Please return every one of the items below word for word, with nothing changed.
──────── Dataset records
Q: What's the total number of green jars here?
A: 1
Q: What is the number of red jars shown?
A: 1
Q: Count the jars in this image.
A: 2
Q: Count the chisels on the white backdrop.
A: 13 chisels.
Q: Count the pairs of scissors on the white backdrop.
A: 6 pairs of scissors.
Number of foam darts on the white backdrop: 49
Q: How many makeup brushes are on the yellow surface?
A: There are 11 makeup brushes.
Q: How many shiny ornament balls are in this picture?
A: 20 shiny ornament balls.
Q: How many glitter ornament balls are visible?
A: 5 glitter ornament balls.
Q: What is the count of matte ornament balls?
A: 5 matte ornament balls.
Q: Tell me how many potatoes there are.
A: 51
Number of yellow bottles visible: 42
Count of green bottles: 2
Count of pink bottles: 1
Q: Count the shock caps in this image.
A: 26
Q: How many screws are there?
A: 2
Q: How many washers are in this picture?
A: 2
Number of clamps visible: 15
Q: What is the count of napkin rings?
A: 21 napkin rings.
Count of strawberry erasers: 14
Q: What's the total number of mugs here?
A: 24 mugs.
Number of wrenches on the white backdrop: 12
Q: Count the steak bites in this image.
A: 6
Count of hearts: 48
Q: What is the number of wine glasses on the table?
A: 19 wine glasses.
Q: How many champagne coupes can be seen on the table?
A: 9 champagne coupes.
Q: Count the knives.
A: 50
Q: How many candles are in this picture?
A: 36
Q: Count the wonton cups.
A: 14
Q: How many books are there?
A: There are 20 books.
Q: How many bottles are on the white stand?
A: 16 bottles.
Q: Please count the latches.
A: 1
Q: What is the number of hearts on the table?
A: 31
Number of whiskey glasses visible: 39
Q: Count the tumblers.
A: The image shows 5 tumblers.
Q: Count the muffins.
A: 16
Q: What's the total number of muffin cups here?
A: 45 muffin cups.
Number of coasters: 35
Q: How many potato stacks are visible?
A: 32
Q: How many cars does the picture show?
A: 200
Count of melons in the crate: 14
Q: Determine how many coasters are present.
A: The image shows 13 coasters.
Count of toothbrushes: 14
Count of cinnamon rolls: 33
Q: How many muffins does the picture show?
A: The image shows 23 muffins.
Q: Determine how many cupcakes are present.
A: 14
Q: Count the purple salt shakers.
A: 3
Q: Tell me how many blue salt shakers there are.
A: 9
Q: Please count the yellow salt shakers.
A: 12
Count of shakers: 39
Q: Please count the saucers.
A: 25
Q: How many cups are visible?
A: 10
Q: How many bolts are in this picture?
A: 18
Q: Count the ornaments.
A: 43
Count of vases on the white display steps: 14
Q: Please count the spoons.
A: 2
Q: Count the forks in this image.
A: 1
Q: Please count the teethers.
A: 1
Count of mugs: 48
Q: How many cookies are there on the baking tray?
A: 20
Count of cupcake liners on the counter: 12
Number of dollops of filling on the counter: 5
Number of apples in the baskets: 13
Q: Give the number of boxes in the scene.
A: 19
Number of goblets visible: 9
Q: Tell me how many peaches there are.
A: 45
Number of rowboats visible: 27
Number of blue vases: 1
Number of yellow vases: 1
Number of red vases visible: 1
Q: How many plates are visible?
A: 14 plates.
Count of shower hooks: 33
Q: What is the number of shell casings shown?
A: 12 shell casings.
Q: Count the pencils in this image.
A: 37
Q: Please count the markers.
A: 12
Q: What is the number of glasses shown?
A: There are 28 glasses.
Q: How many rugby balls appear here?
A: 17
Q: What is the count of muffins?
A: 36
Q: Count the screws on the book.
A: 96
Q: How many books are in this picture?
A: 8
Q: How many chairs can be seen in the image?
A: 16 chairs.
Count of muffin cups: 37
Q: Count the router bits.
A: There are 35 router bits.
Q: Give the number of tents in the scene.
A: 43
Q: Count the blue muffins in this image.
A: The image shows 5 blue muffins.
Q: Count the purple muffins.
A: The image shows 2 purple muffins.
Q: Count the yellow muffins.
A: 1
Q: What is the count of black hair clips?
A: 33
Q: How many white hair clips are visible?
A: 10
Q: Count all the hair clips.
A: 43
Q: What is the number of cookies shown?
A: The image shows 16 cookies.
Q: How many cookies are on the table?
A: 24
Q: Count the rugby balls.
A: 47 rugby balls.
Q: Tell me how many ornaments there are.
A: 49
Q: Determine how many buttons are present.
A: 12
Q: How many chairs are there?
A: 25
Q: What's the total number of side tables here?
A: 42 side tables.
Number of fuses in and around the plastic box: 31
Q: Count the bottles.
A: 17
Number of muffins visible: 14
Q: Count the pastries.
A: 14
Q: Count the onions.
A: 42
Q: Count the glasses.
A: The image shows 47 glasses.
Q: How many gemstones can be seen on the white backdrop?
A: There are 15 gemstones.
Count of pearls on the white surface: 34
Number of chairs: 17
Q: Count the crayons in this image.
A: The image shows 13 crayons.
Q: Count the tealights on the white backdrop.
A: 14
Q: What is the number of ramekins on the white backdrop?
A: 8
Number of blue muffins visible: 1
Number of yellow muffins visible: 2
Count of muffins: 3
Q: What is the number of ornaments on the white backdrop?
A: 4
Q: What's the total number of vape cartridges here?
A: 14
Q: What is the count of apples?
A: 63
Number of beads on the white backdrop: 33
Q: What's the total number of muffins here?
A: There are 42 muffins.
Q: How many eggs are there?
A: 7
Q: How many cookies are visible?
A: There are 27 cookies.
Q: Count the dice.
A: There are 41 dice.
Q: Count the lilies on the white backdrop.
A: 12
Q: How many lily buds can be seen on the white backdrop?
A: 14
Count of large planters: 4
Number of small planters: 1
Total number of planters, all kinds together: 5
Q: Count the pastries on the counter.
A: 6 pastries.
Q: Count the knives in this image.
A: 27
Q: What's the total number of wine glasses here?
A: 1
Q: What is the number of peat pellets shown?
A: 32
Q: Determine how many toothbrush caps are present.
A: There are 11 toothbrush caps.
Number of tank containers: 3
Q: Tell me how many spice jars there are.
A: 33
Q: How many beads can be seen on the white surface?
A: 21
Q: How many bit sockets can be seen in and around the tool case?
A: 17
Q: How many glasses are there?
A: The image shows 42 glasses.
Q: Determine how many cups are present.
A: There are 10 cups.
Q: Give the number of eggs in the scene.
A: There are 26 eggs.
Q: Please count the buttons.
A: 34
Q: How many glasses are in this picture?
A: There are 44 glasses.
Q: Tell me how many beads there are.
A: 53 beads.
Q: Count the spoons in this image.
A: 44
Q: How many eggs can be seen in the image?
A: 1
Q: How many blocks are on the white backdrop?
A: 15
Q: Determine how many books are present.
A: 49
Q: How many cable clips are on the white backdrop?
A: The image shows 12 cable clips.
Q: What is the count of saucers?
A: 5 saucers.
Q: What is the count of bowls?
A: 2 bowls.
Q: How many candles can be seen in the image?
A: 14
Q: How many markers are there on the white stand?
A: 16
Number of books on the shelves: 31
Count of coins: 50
────────────────
**Solution:**
Q: What's the total number of green jars here?
A: 1
Q: What is the number of red jars shown?
A: 1
Q: Count the jars in this image.
A: 2
Q: Count the chisels on the white backdrop.
A: 13 chisels.
Q: Count the pairs of scissors on the white backdrop.
A: 6 pairs of scissors.
Number of foam darts on the white backdrop: 49
Q: How many makeup brushes are on the yellow surface?
A: There are 11 makeup brushes.
Q: How many shiny ornament balls are in this picture?
A: 20 shiny ornament balls.
Q: How many glitter ornament balls are visible?
A: 5 glitter ornament balls.
Q: What is the count of matte ornament balls?
A: 5 matte ornament balls.
Q: Tell me how many potatoes there are.
A: 51
Number of yellow bottles visible: 42
Count of green bottles: 2
Count of pink bottles: 1
Q: Count the shock caps in this image.
A: 26
Q: How many screws are there?
A: 2
Q: How many washers are in this picture?
A: 2
Number of clamps visible: 15
Q: What is the count of napkin rings?
A: 21 napkin rings.
Count of strawberry erasers: 14
Q: What's the total number of mugs here?
A: 24 mugs.
Number of wrenches on the white backdrop: 12
Q: Count the steak bites in this image.
A: 6
Count of hearts: 48
Q: What is the number of wine glasses on the table?
A: 19 wine glasses.
Q: How many champagne coupes can be seen on the table?
A: 9 champagne coupes.
Q: Count the knives.
A: 50
Q: How many candles are in this picture?
A: 36
Q: Count the wonton cups.
A: 14
Q: How many books are there?
A: There are 20 books.
Q: How many bottles are on the white stand?
A: 16 bottles.
Q: Please count the latches.
A: 1
Q: What is the number of hearts on the table?
A: 31
Number of whiskey glasses visible: 39
Q: Count the tumblers.
A: The image shows 5 tumblers.
Q: Count the muffins.
A: 16
Q: What's the total number of muffin cups here?
A: 45 muffin cups.
Number of coasters: 35
Q: How many potato stacks are visible?
A: 32
Q: How many cars does the picture show?
A: 200
Count of melons in the crate: 14
Q: Determine how many coasters are present.
A: The image shows 13 coasters.
Count of toothbrushes: 14
Count of cinnamon rolls: 33
Q: How many muffins does the picture show?
A: The image shows 23 muffins.
Q: Determine how many cupcakes are present.
A: 14
Q: Count the purple salt shakers.
A: 3
Q: Tell me how many blue salt shakers there are.
A: 9
Q: Please count the yellow salt shakers.
A: 12
Count of shakers: 39
Q: Please count the saucers.
A: 25
Q: How many cups are visible?
A: 10
Q: How many bolts are in this picture?
A: 18
Q: Count the ornaments.
A: 43
Count of vases on the white display steps: 14
Q: Please count the spoons.
A: 2
Q: Count the forks in this image.
A: 1
Q: Please count the teethers.
A: 1
Count of mugs: 48
Q: How many cookies are there on the baking tray?
A: 20
Count of cupcake liners on the counter: 12
Number of dollops of filling on the counter: 5
Number of apples in the baskets: 13
Q: Give the number of boxes in the scene.
A: 19
Number of goblets visible: 9
Q: Tell me how many peaches there are.
A: 45
Number of rowboats visible: 27
Number of blue vases: 1
Number of yellow vases: 1
Number of red vases visible: 1
Q: How many plates are visible?
A: 14 plates.
Count of shower hooks: 33
Q: What is the number of shell casings shown?
A: 12 shell casings.
Q: Count the pencils in this image.
A: 37
Q: Please count the markers.
A: 12
Q: What is the number of glasses shown?
A: There are 28 glasses.
Q: How many rugby balls appear here?
A: 17
Q: What is the count of muffins?
A: 36
Q: Count the screws on the book.
A: 96
Q: How many books are in this picture?
A: 8
Q: How many chairs can be seen in the image?
A: 16 chairs.
Count of muffin cups: 37
Q: Count the router bits.
A: There are 35 router bits.
Q: Give the number of tents in the scene.
A: 43
Q: Count the blue muffins in this image.
A: The image shows 5 blue muffins.
Q: Count the purple muffins.
A: The image shows 2 purple muffins.
Q: Count the yellow muffins.
A: 1
Q: What is the count of black hair clips?
A: 33
Q: How many white hair clips are visible?
A: 10
Q: Count all the hair clips.
A: 43
Q: What is the number of cookies shown?
A: The image shows 16 cookies.
Q: How many cookies are on the table?
A: 24
Q: Count the rugby balls.
A: 47 rugby balls.
Q: Tell me how many ornaments there are.
A: 49
Q: Determine how many buttons are present.
A: 12
Q: How many chairs are there?
A: 25
Q: What's the total number of side tables here?
A: 42 side tables.
Number of fuses in and around the plastic box: 31
Q: Count the bottles.
A: 17
Number of muffins visible: 14
Q: Count the pastries.
A: 14
Q: Count the onions.
A: 42
Q: Count the glasses.
A: The image shows 47 glasses.
Q: How many gemstones can be seen on the white backdrop?
A: There are 15 gemstones.
Count of pearls on the white surface: 34
Number of chairs: 17
Q: Count the crayons in this image.
A: The image shows 13 crayons.
Q: Count the tealights on the white backdrop.
A: 14
Q: What is the number of ramekins on the white backdrop?
A: 8
Number of blue muffins visible: 1
Number of yellow muffins visible: 2
Count of muffins: 3
Q: What is the number of ornaments on the white backdrop?
A: 4
Q: What's the total number of vape cartridges here?
A: 14
Q: What is the count of apples?
A: 63
Number of beads on the white backdrop: 33
Q: What's the total number of muffins here?
A: There are 42 muffins.
Q: How many eggs are there?
A: 7
Q: How many cookies are visible?
A: There are 27 cookies.
Q: Count the dice.
A: There are 41 dice.
Q: Count the lilies on the white backdrop.
A: 12
Q: How many lily buds can be seen on the white backdrop?
A: 14
Count of large planters: 4
Number of small planters: 1
Total number of planters, all kinds together: 5
Q: Count the pastries on the counter.
A: 6 pastries.
Q: Count the knives in this image.
A: 27
Q: What's the total number of wine glasses here?
A: 1
Q: What is the number of peat pellets shown?
A: 32
Q: Determine how many toothbrush caps are present.
A: There are 11 toothbrush caps.
Number of tank containers: 3
Q: Tell me how many spice jars there are.
A: 33
Q: How many beads can be seen on the white surface?
A: 21
Q: How many bit sockets can be seen in and around the tool case?
A: 17
Q: How many glasses are there?
A: The image shows 42 glasses.
Q: Determine how many cups are present.
A: There are 10 cups.
Q: Give the number of eggs in the scene.
A: There are 26 eggs.
Q: Please count the buttons.
A: 34
Q: How many glasses are in this picture?
A: There are 44 glasses.
Q: Tell me how many beads there are.
A: 53 beads.
Q: Count the spoons in this image.
A: 44
Q: How many eggs can be seen in the image?
A: 1
Q: How many blocks are on the white backdrop?
A: 15
Q: Determine how many books are present.
A: 49
Q: How many cable clips are on the white backdrop?
A: The image shows 12 cable clips.
Q: What is the count of saucers?
A: 5 saucers.
Q: What is the count of bowls?
A: 2 bowls.
Q: How many candles can be seen in the image?
A: 14
Q: How many markers are there on the white stand?
A: 16
Number of books on the shelves: 31
Count of coins: 50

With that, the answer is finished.